The Easter Vigil Mass absolutely must begin after sunset. Phemie just quoted the law on this. When Rome uses the term “Reprehensible are those abuses” it should be clear that such is not to be done.
Before (about) 1970 it was common for the Easter Vigil Mass to begin in the morning of Holy Saturday, because by canon law, all Masses had to begin before Noon. That caused a serious disconnect, to say the least. It just made no sense celebrating an event that happened in the middle of the night, but doing so in the morning hours. Thankfully that was corrected.

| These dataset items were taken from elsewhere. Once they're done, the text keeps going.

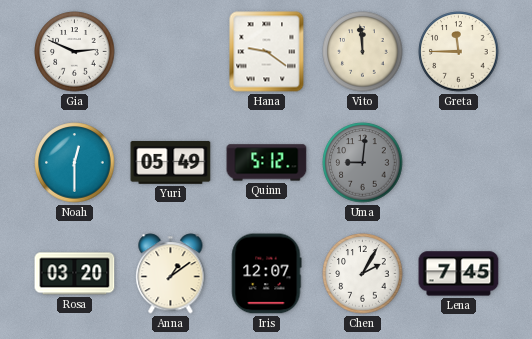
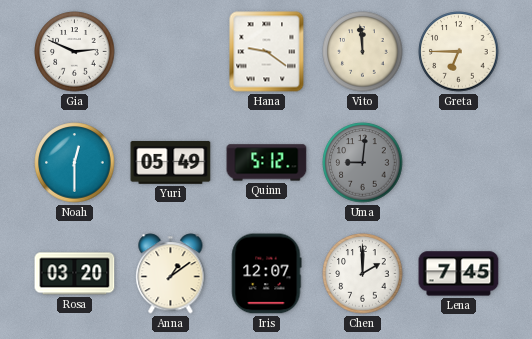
Greta: 11:45 -> 6:45
Chen: 2:05 -> 2:00
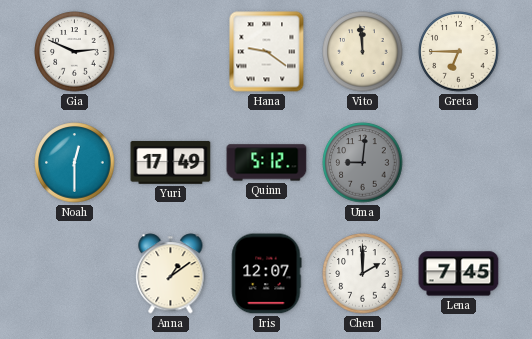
Yuri: 05:49 -> 17:49
Rosa: 03:20 -> none
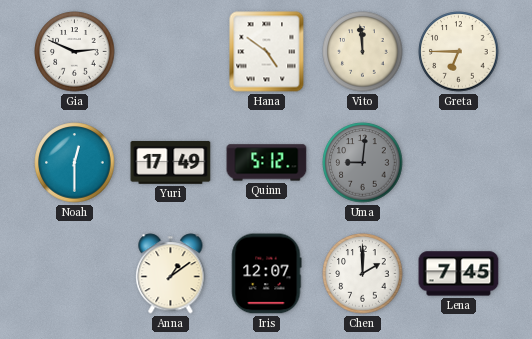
Hana: 9:21 -> 4:51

In some places (and I know it happened, and still does in the US) some parishes unfortunately begin the Easter Vigil Mass too early. Every year since I became a priest, around Ash Wednesday, we get a circular letter from the bishop telling us in no uncertain terms that the Easter Vigil must begin after sunset. The fact that we keep getting it is a good indication that some pastors still “don’t get it.” It’s frustrating.

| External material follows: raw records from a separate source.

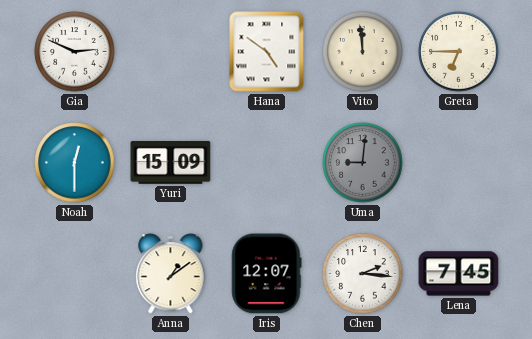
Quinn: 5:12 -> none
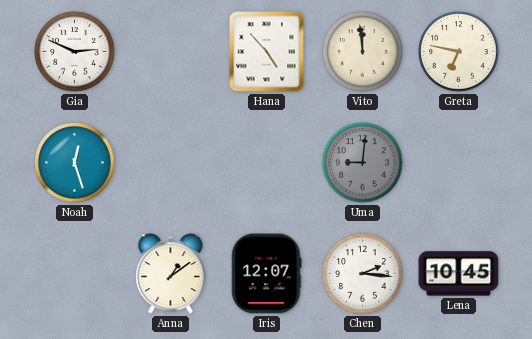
Hana: 4:51 -> 4:53
Greta: 6:45 -> 6:47
Noah: 12:30 -> 12:27
Yuri: 15:09 -> none
Lena: 7:45 -> 10:45
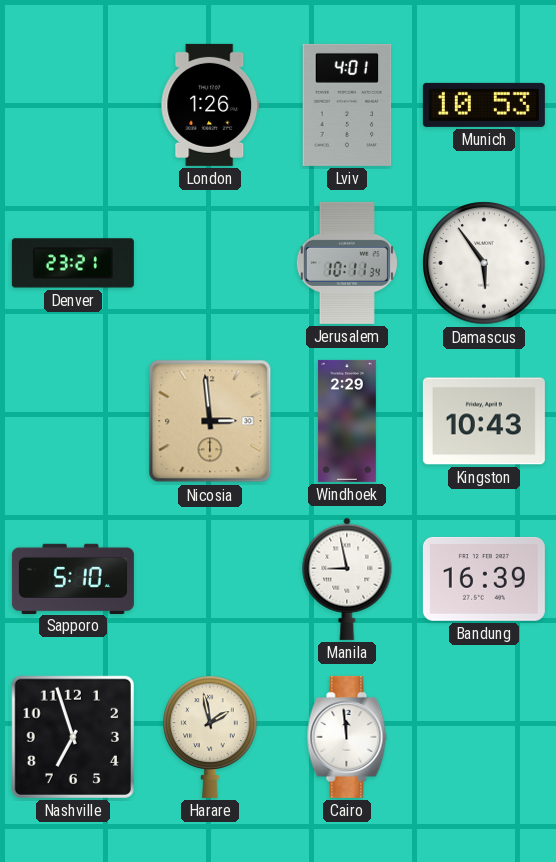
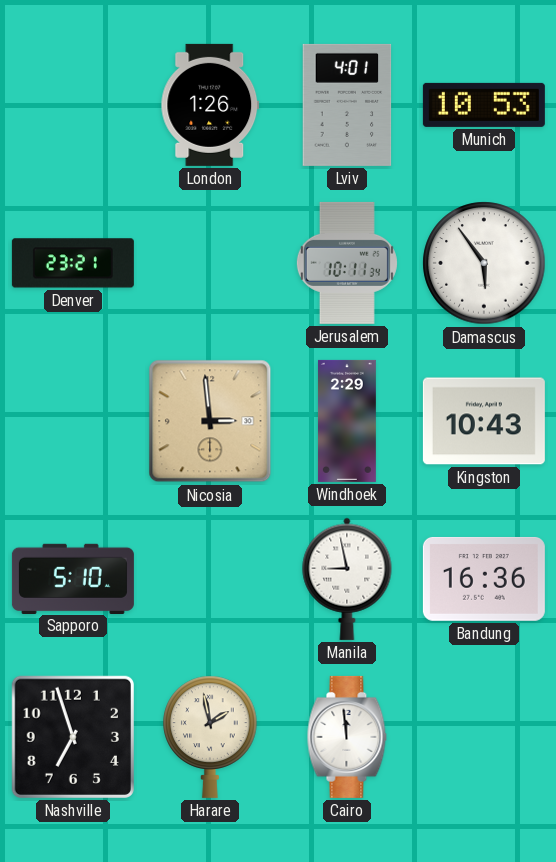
Bandung: 16:39 -> 16:36
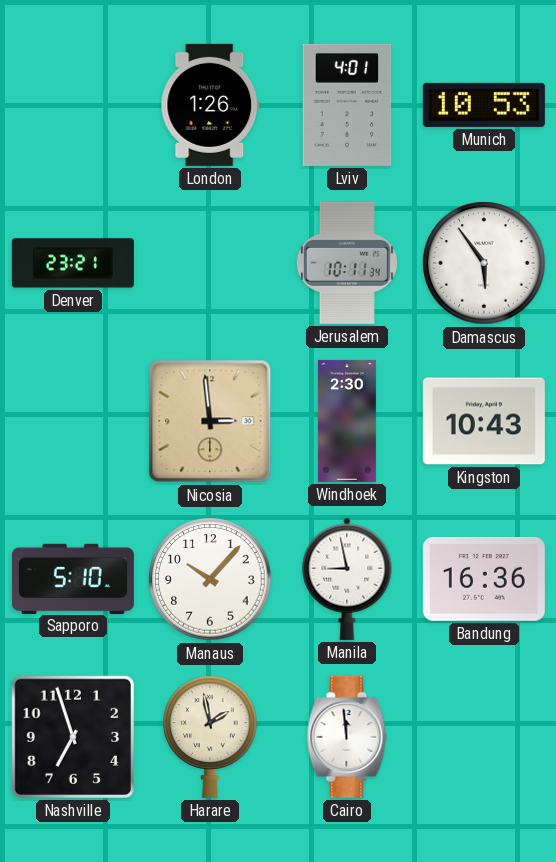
Windhoek: 2:29 -> 2:30
Manaus: none -> 10:07
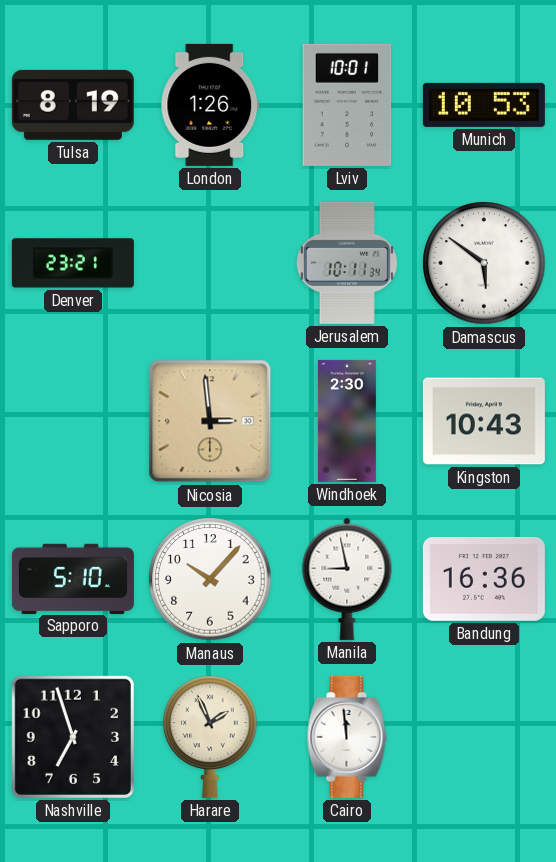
Tulsa: none -> 8:19
Lviv: 4:01 -> 10:01
Damascus: 5:54 -> 5:51
Harare: 1:58 -> 1:56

Anyway, we have a habit of calling the Saturday evening Mass a “Vigil Mass.” That’s not always correct. A vigil, by definition, must be done during the night. That is what the word means, after all. There’s nothing wrong with a 5 PM Saturday Mass as the Mass of Sunday; in fact, it’s one of my pet peeves to post in support it. Yet, if it’s before sunset, it doesn’t meet the definition of a “vigil Mass,” although it does fulfill the Sunday obligation. Anyway, that’s just the definition of the word. It’s not a topic I choose to make an issue; just clarifying the definition, since that’s the topic here.